Write out the entries verbatim and leave the images out of the copy.

RECORDS SUPPLIED START

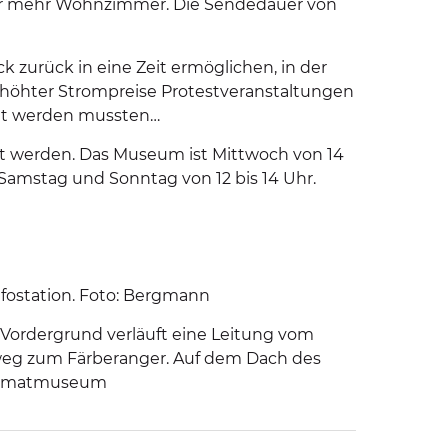
er mehr Wohnzimmer. Die Sendedauer von
 zurück in eine Zeit ermöglichen, in der
höhter Strompreise Protestveranstaltungen
eht werden mussten…
igt werden. Das Museum ist Mittwoch von 14
Samstag und Sonntag von 12 bis 14 Uhr.
afostation. Foto: Bergmann
Vordergrund verläuft eine Leitung vom
nweg zum Färberanger. Auf dem Dach des
 Heimatmuseum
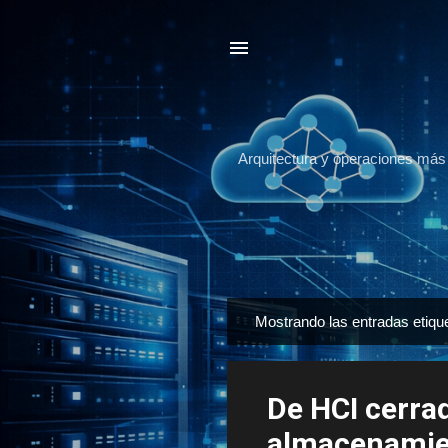
Arquitectura y operaciones más a
Mostrando las entradas etiq
E
n
t
De HCI cerrad
r
a
almacenamien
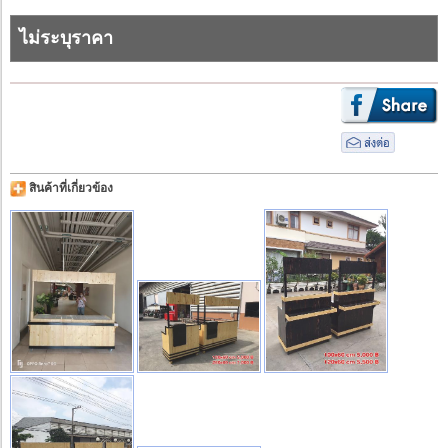
ไม่ระบุราคา
สินค้าที่เกี่ยวข้อง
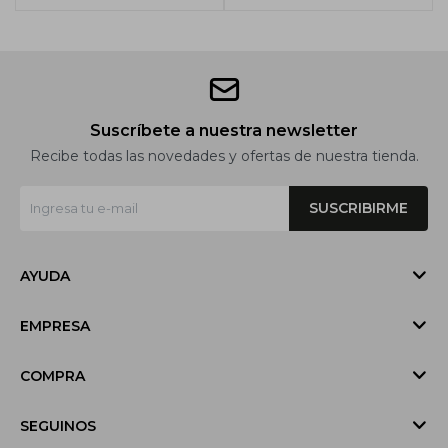
Suscríbete a nuestra newsletter
Recibe todas las novedades y ofertas de nuestra tienda.
SUSCRIBIRME
AYUDA
EMPRESA
COMPRA
SEGUINOS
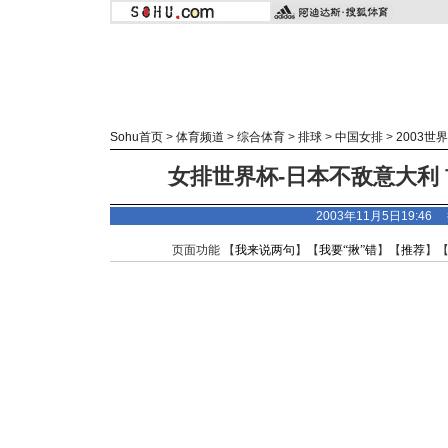
Sohu首页
>
体育频道
>
综合体育
>
排球
>
中国女排
>
2003世
女排世界杯-日本不敌意大利
2003年11月5日19:4
页面功能 【
我来说两句
】【
我要“揪”错
】【
推荐
】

RECORDS SUPPLIED END

- **RESULT OF THIS EXERCISE**:
er mehr Wohnzimmer. Die Sendedauer von
 zurück in eine Zeit ermöglichen, in der
höhter Strompreise Protestveranstaltungen
eht werden mussten…
igt werden. Das Museum ist Mittwoch von 14
Samstag und Sonntag von 12 bis 14 Uhr.
afostation. Foto: Bergmann
Vordergrund verläuft eine Leitung vom
nweg zum Färberanger. Auf dem Dach des
 Heimatmuseum
Arquitectura y operaciones más a
Mostrando las entradas etiq
E
n
t
De HCI cerrad
r
a
almacenamien
ไม่ระบุราคา
สินค้าที่เกี่ยวข้อง
Suscríbete a nuestra newsletter
Recibe todas las novedades y ofertas de nuestra tienda.
SUSCRIBIRME
AYUDA
EMPRESA
COMPRA
SEGUINOS
Sohu首页
>
体育频道
>
综合体育
>
排球
>
中国女排
>
2003世
女排世界杯-日本不敌意大利
2003年11月5日19:4
页面功能 【
我来说两句
】【
我要“揪”错
】【
推荐
】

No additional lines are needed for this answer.